» **Stored data**
BEGIN
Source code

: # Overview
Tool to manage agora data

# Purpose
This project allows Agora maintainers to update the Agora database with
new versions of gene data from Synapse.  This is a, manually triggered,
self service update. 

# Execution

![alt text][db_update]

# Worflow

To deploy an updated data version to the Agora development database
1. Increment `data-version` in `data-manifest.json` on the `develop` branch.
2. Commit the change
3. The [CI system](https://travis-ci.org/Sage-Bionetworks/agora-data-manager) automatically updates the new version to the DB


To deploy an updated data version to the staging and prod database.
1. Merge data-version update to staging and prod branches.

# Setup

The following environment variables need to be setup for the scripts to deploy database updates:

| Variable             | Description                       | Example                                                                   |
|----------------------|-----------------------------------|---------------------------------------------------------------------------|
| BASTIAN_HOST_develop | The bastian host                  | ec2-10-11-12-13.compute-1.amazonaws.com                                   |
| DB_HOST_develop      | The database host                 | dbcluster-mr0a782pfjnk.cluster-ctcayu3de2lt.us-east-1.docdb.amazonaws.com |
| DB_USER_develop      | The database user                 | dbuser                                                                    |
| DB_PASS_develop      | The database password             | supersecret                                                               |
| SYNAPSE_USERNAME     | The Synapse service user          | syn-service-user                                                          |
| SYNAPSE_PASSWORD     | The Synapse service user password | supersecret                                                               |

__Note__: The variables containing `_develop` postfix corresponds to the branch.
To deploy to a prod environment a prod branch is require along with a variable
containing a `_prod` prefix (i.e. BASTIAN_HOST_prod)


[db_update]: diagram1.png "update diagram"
END
» **How to complete this task**
Extract every line above containing the word "Synapse".

» **Answer section**
new versions of gene data from Synapse.  This is a, manually triggered,
| SYNAPSE_USERNAME     | The Synapse service user          | syn-service-user                                                          |
| SYNAPSE_PASSWORD     | The Synapse service user password | supersecret                                                               |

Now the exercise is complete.